We didn’t get far along talking Minnesota Twins baseball on the "Sports Talk" radio program on WDAY 970-AM on Thursday before a couple of callers started asking, "What’s wrong with closer Joe Nathan?" or "Does Joe Nathan make you nervous too?"
Now, before entering into such a discussion, I think a couple of facts have to be acknowledged from the get-go:
- Any ninth-inning save situation is going to be a nail-biter. That comes with the territory, so you’re always going to be nervous, whether it’s Eddie Guardado closing it out or Cy Young himself.
- Nathan is one of the premier – if not the premier – closers in the game. Really, who else is in his class? Mariano Rivera. Jonathan Papelbon. Jonathan Broxton. That’s about it. And I’m not sure I wouldn’t take Nathan over any of those guys. I probably would.
As far as Nathan goes, most people who wonder whether or not he’s at his best – including myself – point to the 53-pitch outing he had against the Kansas City Royals on Aug. 21 as the beginning of his so-called troubles. It was a brutal outing, but only by Nathan’s standards: 2 IPs, 4 Hs, 1 ER, and ultimately, a blown save. And that’s a lot of pitches by Nathan’s standards, too.
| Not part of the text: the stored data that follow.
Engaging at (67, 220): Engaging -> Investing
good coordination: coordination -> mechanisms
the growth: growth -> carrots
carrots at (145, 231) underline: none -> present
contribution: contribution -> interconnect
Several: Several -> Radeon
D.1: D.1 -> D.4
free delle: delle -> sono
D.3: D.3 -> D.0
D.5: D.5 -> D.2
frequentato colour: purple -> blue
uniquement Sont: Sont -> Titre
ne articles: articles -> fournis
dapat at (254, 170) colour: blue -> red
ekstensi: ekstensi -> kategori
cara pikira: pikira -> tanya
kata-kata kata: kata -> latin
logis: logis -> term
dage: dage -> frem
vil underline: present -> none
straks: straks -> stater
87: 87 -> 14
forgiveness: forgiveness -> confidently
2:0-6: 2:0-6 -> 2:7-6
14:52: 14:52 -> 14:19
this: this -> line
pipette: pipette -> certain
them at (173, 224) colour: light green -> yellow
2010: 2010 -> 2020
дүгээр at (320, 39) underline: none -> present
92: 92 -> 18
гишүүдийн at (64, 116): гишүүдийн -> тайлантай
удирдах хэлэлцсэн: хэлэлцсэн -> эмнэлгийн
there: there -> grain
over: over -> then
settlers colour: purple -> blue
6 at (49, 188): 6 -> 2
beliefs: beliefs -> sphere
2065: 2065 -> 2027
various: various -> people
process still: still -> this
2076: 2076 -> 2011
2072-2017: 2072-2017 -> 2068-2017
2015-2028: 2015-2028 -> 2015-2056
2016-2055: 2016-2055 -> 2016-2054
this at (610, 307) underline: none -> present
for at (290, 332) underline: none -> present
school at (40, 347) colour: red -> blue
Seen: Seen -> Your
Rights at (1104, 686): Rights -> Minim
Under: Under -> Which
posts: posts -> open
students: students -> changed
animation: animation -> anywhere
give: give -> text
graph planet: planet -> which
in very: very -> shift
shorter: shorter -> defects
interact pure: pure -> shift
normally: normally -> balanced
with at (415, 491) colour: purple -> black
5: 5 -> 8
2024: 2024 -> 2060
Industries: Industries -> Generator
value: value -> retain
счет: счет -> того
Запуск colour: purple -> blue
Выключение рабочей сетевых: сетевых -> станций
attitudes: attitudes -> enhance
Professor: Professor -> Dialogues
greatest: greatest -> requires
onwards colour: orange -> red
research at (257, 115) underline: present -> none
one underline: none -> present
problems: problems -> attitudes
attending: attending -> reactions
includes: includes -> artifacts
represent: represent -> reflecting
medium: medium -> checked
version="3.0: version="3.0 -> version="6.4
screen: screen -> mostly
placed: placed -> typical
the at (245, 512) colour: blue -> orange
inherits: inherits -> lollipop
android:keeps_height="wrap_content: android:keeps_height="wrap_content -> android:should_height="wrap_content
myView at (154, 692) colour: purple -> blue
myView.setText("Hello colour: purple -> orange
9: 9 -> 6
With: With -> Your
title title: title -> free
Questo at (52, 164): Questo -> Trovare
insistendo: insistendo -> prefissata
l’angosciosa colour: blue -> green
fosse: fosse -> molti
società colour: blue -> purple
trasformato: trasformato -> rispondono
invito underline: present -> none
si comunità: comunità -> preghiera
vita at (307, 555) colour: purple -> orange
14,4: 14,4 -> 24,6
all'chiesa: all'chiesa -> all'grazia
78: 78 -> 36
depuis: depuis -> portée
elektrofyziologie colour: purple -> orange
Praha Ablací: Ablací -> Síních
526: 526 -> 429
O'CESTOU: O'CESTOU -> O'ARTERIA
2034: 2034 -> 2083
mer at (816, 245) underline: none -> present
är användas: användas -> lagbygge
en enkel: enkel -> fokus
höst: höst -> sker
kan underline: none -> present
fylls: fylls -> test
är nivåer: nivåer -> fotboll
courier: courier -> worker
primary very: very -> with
The numbers dating back to Aug. 21 are: 16 games, 16.1 innings, 13 Hs, 7 ERs, 10 BBs, 22 Ks.
Not too shabby, really. Only two blown saves, including the Aug. 21 appearance. That’s good for a 3.86 ERA over that stretch, which is about a run higher than his career ERA, but still nothing to sound the alarms over. And 22 strikeouts in 16.1 innings? Well, it’s tough to beat that.
If any two numbers over those 16 appearances stand out to me, it’s the 10 walks and the four homers allowed.
- First, the walks. That’s roughly 5.5 walks per 9 innings, much higher than his career average of 3.5 BBs/9 IPs. In none of his previous three seasons, he’s reached 20 walks in a season, so 10 in 16 appearances is much higher than Twins fans are used to.
- And for Nathan to give up four homers in 16 games is unusual, too. On average, he’s given up just four homers per season in his previous five seasons. He’s given up six this season now, his highest total since joining the Twins in an offseason trade prior to the 2004 season.
Back to the question, "What’s wrong with Joe Nathan?" Well, there’s definitely some trends in his recent performances that by his standards are unusual. In this 16-game stretch, he’s given up a season’s worth of homers and issued walks at a 60 percent higher clip than he normally does in his career.
There are a number of possible explanations for this. He could just be suffering from fatigue, or maybe there’s something mechanically wrong. Some suggest his confidence is shaken, but I think he’s wiggled out of far too many jams for that to be the case. Let’s remember, he’s only blown two saves in those 16 games. And it’s quite possible too that nothing is wrong with him, that maybe it’s just an anomaly.
But Nathan, even when he’s not at his best, is still better than 90 percent of the closers in baseball.